* **課題**:
1. GPT-5の記事で、米国の州の地図を作ったGPT-5が出したとされる州名のうち、綴りを誤ったものと存在しないものをすべて挙げよ。
2. GPT-5の記事から、「ChatGPT-5の『博士レベル』AI、基本的なスペルと地理で苦戦」から「妙な状況を描き出しています。」までをそのまま書き写せ。
3. GPT-5の記事の最後の文に続けて、その先を書け。

* **抜粋**:

● ● ● ● ●

ChatGPT-5の『博士レベル』AI、基本的なスペルと地理で苦戦
OpenAIは、フラッグシップモデルであるChatGPTの最新版、GPT-5をリリースし、週7億人のプラットフォームユーザーが利用できるようになりました。CEOのサム・アルトマンは、その前身である「大学生」レベルのモデルから「ポケットの中の博士号レベルの専門家」に匹敵する大きな飛躍であると謳っていますが、新しいAIの初期ユーザー体験は、スペルや地理のような基本的なタスクでの予期せぬ苦戦を明らかにし、奇妙な状況を描き出しています。
野心的な主張にもかかわらず、ソーシャルメディアユーザーは、この高度なチャットボットが基本的な事実誤りを犯していることをすぐに発見しました。例えば、Blueskyのあるユーザーは、GPT-5が「blueberry」という単語に「B」が3つ含まれていると繰り返し主張するのを見つけました。AIは自信満々に「ええ、blueberryは、真ん中がほとんどつまずくような単語の一つで、まるで『b-b-気をつけろ』と言っているかのようです」と答え、さらに「でも、その小さな『bb』の瞬間は満足感がありますね。単語がより弾むように感じられます」と付け加えました。
不正確さは単純なスペルミスにとどまりませんでした。別のユーザーは、チャットボットが「R」の文字を含む米国の州を正しく識別できないと報告しました。地図の生成を促された際、GPT-5は「Krizona」や「Vermoni」のような州名を誤ってスペルアウトしただけでなく、カリフォルニアを二重にリストアップし、「New Jefst」や「Mitroinia」のような存在しない州を捏造しました。ガーディアン・オーストラリアによるモデルのテストでも、これらの限界がさらに浮き彫りになりました。GPT-5は「R」を含むオーストラリアの州や地域を識別できましたが、ノーザンテリトリーには5つではなく3つの「R」しかないと誤って述べ、地図上では「Northan Territor」と表示しました。

● ● ● ● ●

保存済みの項目:
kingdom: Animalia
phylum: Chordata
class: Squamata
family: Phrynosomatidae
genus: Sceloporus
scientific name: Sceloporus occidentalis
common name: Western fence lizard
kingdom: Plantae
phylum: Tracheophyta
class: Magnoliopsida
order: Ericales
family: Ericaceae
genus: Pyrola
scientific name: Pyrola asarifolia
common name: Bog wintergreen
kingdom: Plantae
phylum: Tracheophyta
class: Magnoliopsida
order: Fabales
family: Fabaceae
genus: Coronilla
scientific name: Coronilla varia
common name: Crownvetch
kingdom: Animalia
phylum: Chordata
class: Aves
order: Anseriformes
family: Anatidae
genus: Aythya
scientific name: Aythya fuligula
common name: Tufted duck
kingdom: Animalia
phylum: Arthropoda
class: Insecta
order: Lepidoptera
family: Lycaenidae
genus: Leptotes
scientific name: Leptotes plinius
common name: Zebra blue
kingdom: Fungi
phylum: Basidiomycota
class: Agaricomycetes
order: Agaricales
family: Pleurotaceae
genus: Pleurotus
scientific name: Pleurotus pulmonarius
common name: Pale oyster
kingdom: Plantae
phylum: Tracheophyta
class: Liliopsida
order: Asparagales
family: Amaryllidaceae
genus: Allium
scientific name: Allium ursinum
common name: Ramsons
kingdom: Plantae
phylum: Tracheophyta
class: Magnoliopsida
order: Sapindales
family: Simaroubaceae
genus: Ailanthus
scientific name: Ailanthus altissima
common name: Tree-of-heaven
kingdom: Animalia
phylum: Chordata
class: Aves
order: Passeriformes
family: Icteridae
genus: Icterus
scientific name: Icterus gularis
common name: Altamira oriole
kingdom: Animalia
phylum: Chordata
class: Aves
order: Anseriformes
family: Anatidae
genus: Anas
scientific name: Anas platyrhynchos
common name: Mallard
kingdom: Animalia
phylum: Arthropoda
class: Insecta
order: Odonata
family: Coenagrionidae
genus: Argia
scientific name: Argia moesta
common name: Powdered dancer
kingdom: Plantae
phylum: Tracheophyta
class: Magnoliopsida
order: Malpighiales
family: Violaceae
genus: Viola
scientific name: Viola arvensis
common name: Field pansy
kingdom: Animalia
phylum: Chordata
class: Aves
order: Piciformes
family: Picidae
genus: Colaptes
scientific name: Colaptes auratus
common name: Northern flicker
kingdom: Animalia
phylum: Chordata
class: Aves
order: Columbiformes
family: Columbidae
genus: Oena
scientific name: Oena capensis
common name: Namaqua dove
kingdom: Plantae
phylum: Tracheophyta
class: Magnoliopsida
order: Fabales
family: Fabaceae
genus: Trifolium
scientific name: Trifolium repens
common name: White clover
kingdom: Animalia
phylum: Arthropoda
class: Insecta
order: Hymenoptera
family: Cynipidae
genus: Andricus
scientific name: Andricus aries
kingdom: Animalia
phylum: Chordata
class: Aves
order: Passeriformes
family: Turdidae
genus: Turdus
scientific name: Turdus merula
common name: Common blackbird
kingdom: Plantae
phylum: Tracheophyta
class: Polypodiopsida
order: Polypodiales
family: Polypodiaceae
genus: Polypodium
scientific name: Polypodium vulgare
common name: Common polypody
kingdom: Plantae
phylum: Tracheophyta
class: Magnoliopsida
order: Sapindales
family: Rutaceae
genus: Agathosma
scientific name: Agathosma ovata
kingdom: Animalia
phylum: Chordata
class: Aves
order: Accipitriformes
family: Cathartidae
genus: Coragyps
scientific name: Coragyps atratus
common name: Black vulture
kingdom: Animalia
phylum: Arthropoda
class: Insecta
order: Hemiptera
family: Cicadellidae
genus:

● ● ● ● ●

* **解答**:
1. Krizona、Vermoni、New Jefst、Mitroinia

2.
ChatGPT-5の『博士レベル』AI、基本的なスペルと地理で苦戦
OpenAIは、フラッグシップモデルであるChatGPTの最新版、GPT-5をリリースし、週7億人のプラットフォームユーザーが利用できるようになりました。CEOのサム・アルトマンは、その前身である「大学生」レベルのモデルから「ポケットの中の博士号レベルの専門家」に匹敵する大きな飛躍であると謳っていますが、新しいAIの初期ユーザー体験は、スペルや地理のような基本的なタスクでの予期せぬ苦戦を明らかにし、奇妙な状況を描き出しています。

3.
コメントを求められたOpenAIは、製品の発売時に、GPT-5がエラーや「AIの幻覚」(AIが自信を持って情報を捏造する現象)の発生を減らすだろうと以前に述べていました。同社は、これらの問題の潜在的な原因を、GPT-5の複雑なアーキテクチャに起因すると考えています。このアーキテクチャは、「リアルタイムルーター」を採用しており、会話のタイプと意図に基づいて、最も適切な内部AIモデルを選択するように設計されています。OpenAIは、ユーザーがAIに「これについてよく考える」ように指示することで、最も高度な推論モデルを起動させることができると示唆しています。同社は、このルーティングシステムが、モデルの切り替えや応答の好み率を含むユーザーフィードバックを通じて継続的に改善されていると主張しています。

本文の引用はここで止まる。